Task prompt -> Restate all the entries exactly as they appear, apart from the pictures.

[[ Provided material, beginning ]]

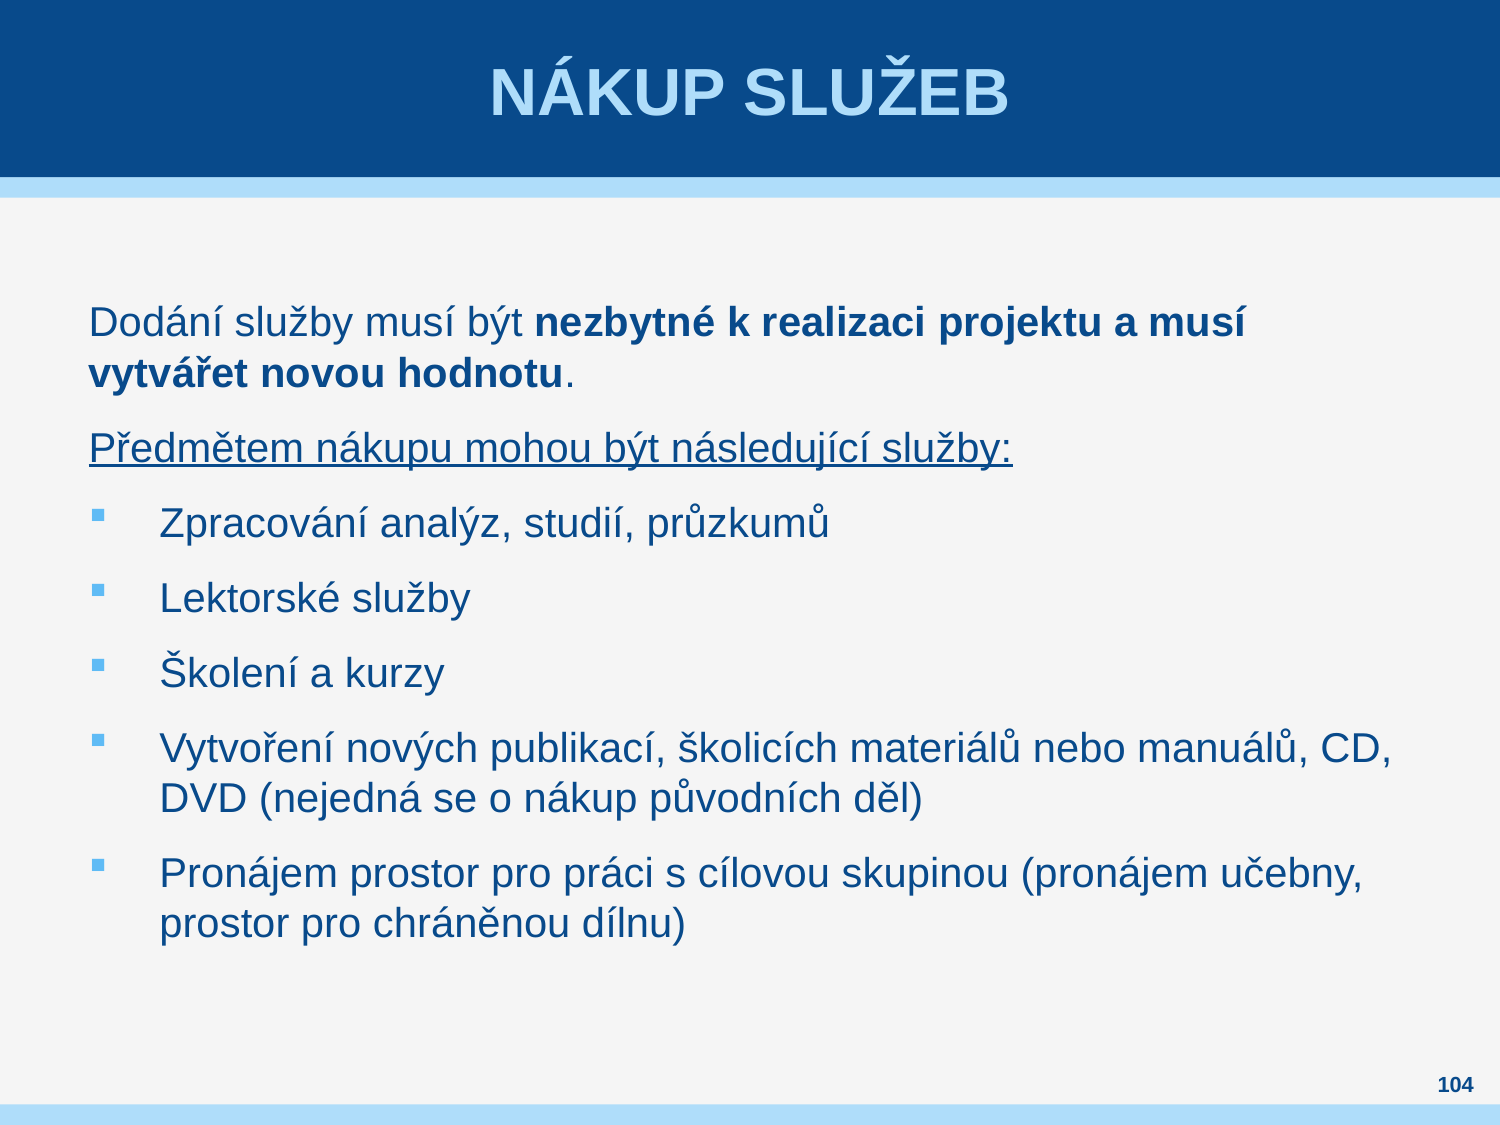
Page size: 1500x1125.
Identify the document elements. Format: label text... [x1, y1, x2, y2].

slide_number 104 [1417, 1068, 1495, 1099]
title Nákup služeb [59, 0, 1441, 178]
list Dodání služby musí být nezbytné k realizaci projektu a musí vytvářet novou hodnotu. Předmětem nákupu mohou být následující služby: Zpracování analýz, studií, průzkumů Lektorské služby Školení a kurzy Vytvoření nových publikací, školicích materiálů nebo manuálů, CD, DVD (nejedná se o nákup původních děl) Pronájem prostor pro práci s cílovou skupinou (pronájem učebny, prostor pro chráněnou dílnu) [88, 295, 1412, 1004]
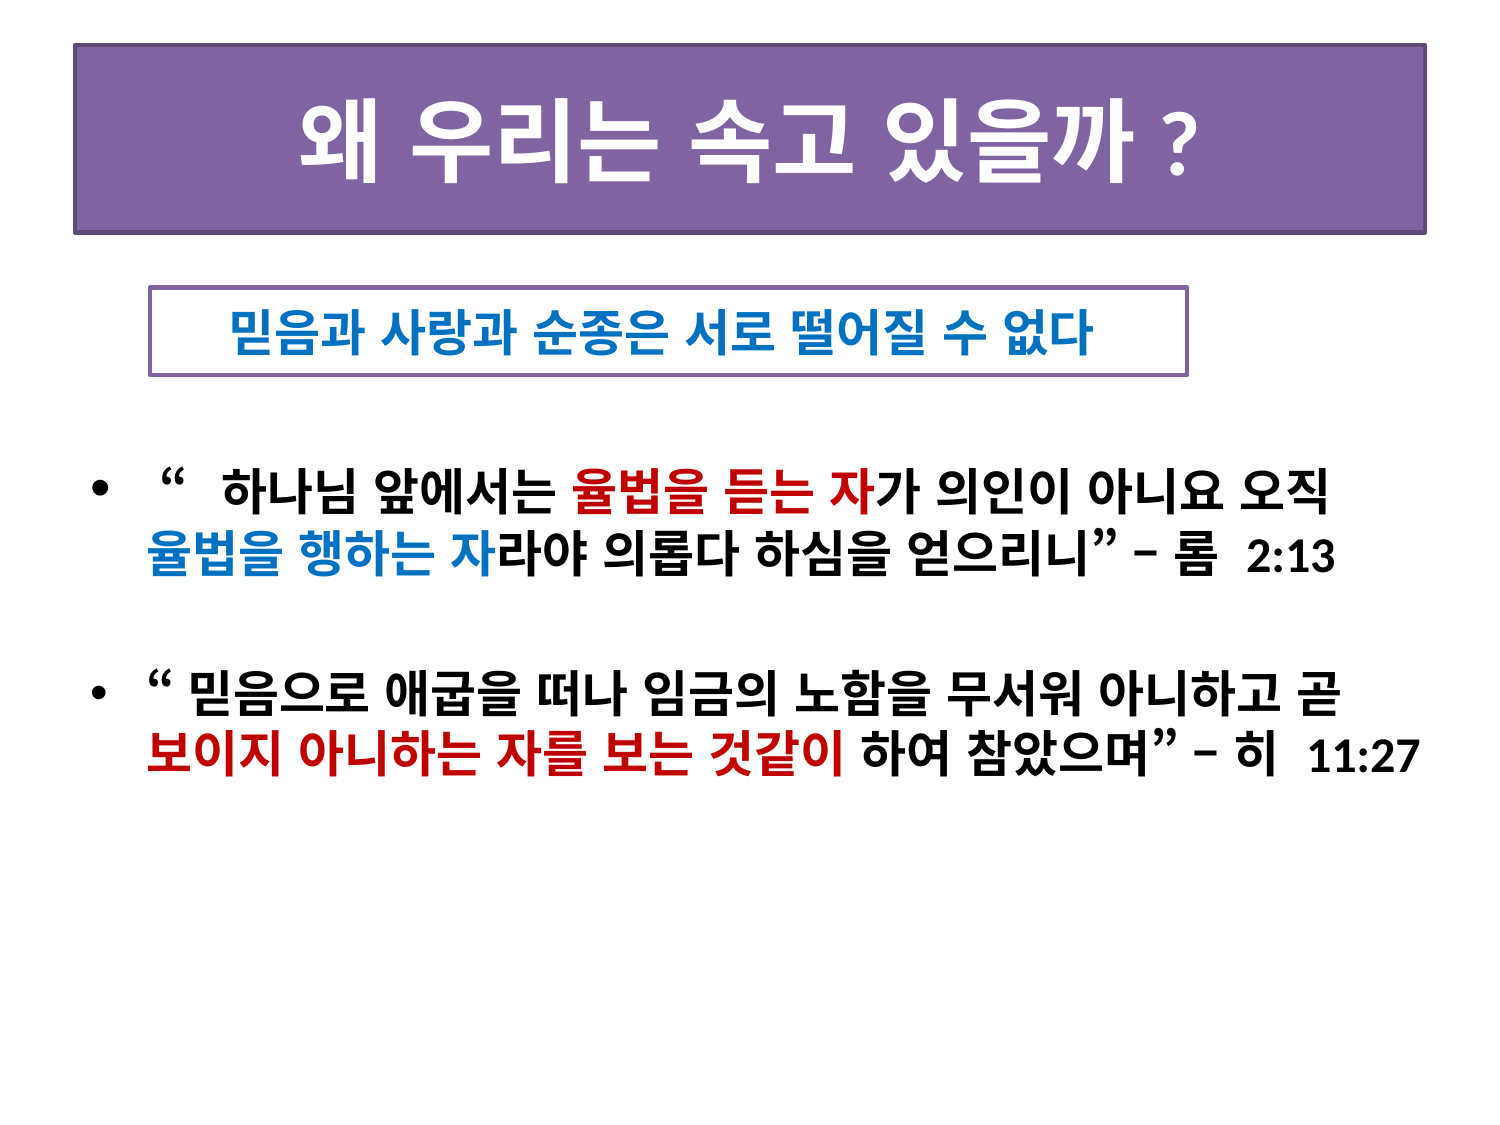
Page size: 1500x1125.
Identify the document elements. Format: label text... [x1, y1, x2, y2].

list “하나님 앞에서는 율법을 듣는 자가 의인이 아니요 오직 율법을 행하는 자라야 의롭다 하심을 얻으리니” – 롬 2:13 “믿음으로 애굽을 떠나 임금의 노함을 무서워 아니하고 곧 보이지 아니하는 자를 보는 것같이 하여 참았으며” – 히 11:27 [75, 282, 1475, 1025]
title 왜 우리는 속고 있을까? [73, 43, 1427, 235]
text_box 믿음과 사랑과 순종은 서로 떨어질 수 없다 [148, 285, 1189, 377]
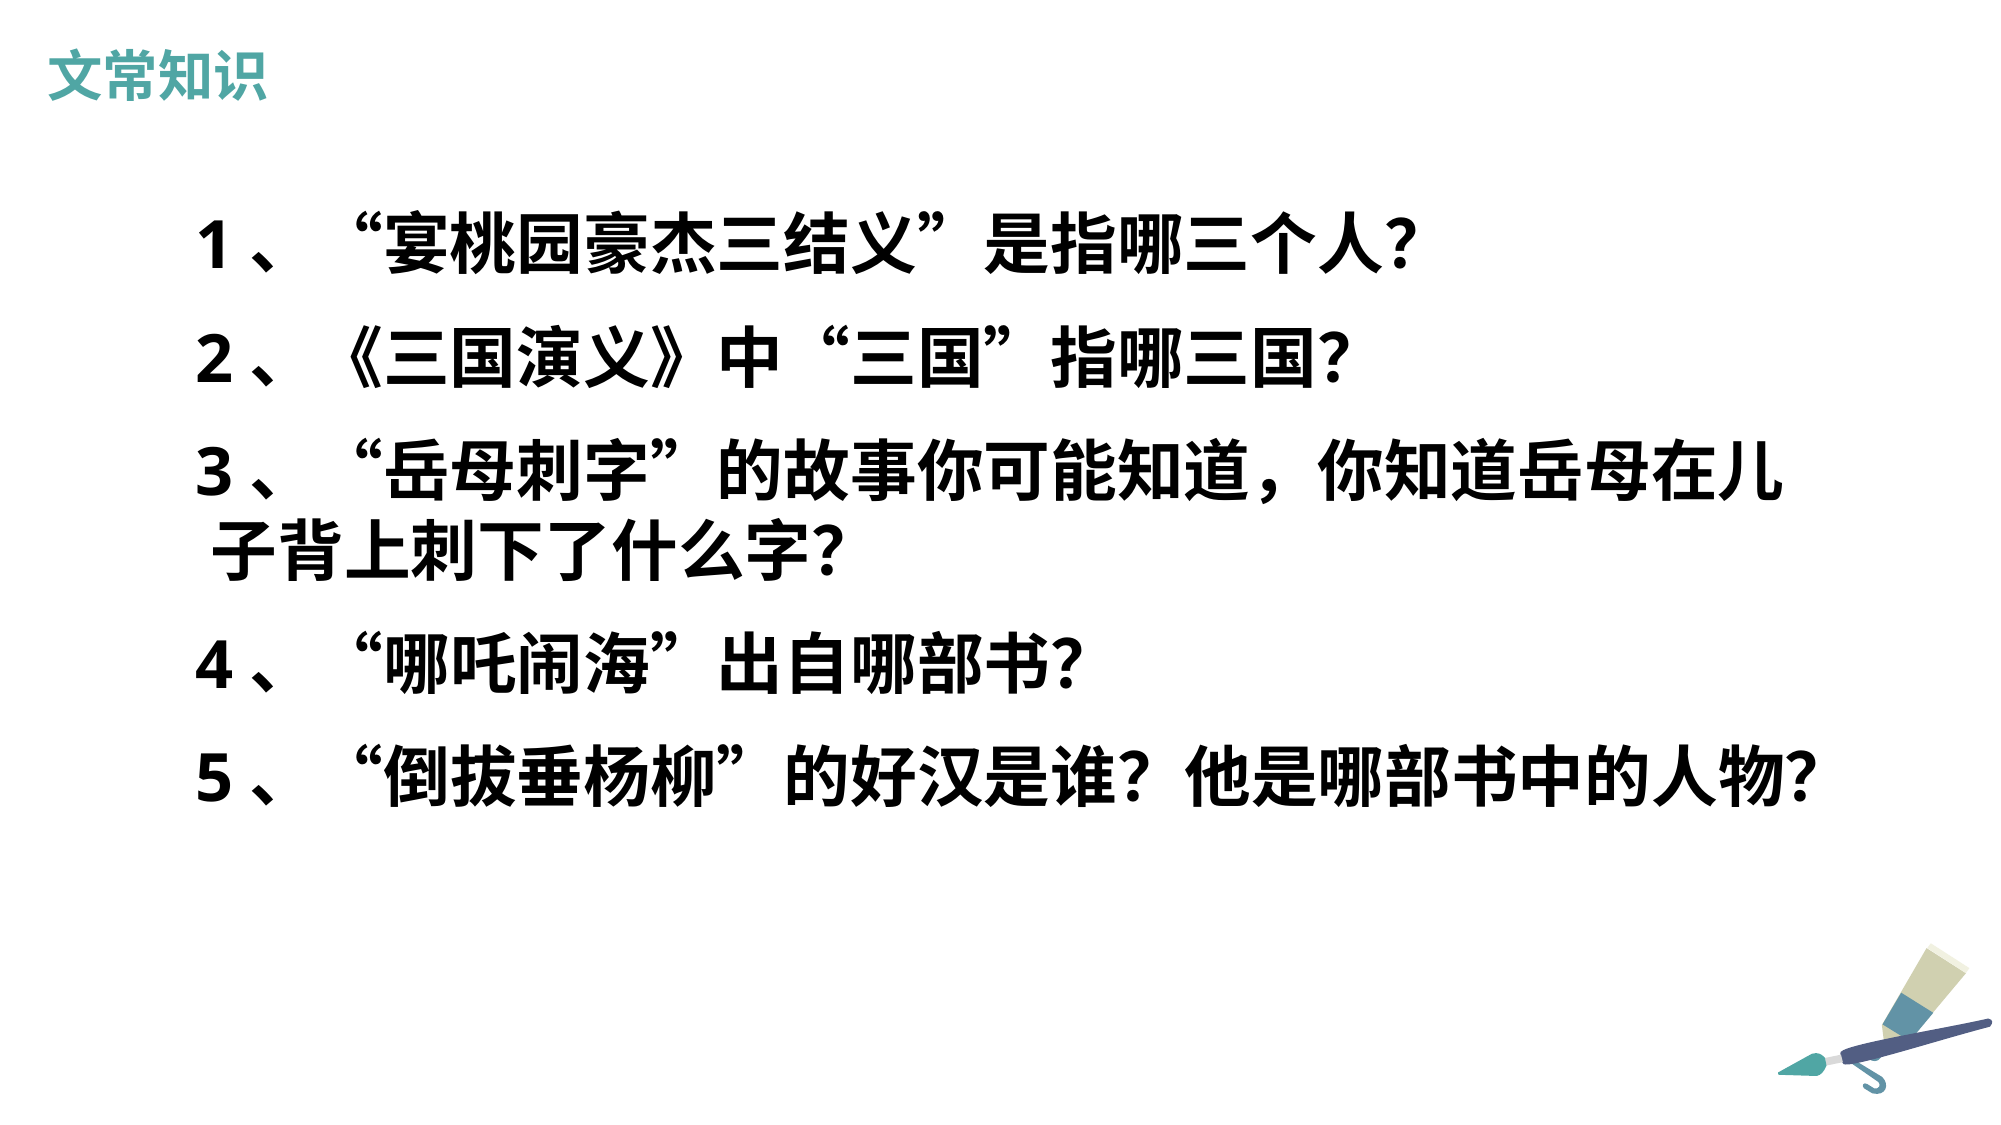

[[ Provided material, end ]]

Your solution ->
Page size: 1500x1125.
Identify the document elements. Format: label text... [x1, y1, x2, y2].

slide_number 104 [1417, 1068, 1495, 1099]
title Nákup služeb [59, 0, 1441, 178]
list Dodání služby musí být nezbytné k realizaci projektu a musí vytvářet novou hodnotu. Předmětem nákupu mohou být následující služby: Zpracování analýz, studií, průzkumů Lektorské služby Školení a kurzy Vytvoření nových publikací, školicích materiálů nebo manuálů, CD, DVD (nejedná se o nákup původních děl) Pronájem prostor pro práci s cílovou skupinou (pronájem učebny, prostor pro chráněnou dílnu) [88, 295, 1412, 1004]
Page size: 1500x1125.
Identify the document elements. Format: label text... [x1, y1, x2, y2].

list “하나님 앞에서는 율법을 듣는 자가 의인이 아니요 오직 율법을 행하는 자라야 의롭다 하심을 얻으리니” – 롬 2:13 “믿음으로 애굽을 떠나 임금의 노함을 무서워 아니하고 곧 보이지 아니하는 자를 보는 것같이 하여 참았으며” – 히 11:27 [75, 282, 1475, 1025]
title 왜 우리는 속고 있을까? [73, 43, 1427, 235]
text_box 믿음과 사랑과 순종은 서로 떨어질 수 없다 [148, 285, 1189, 377]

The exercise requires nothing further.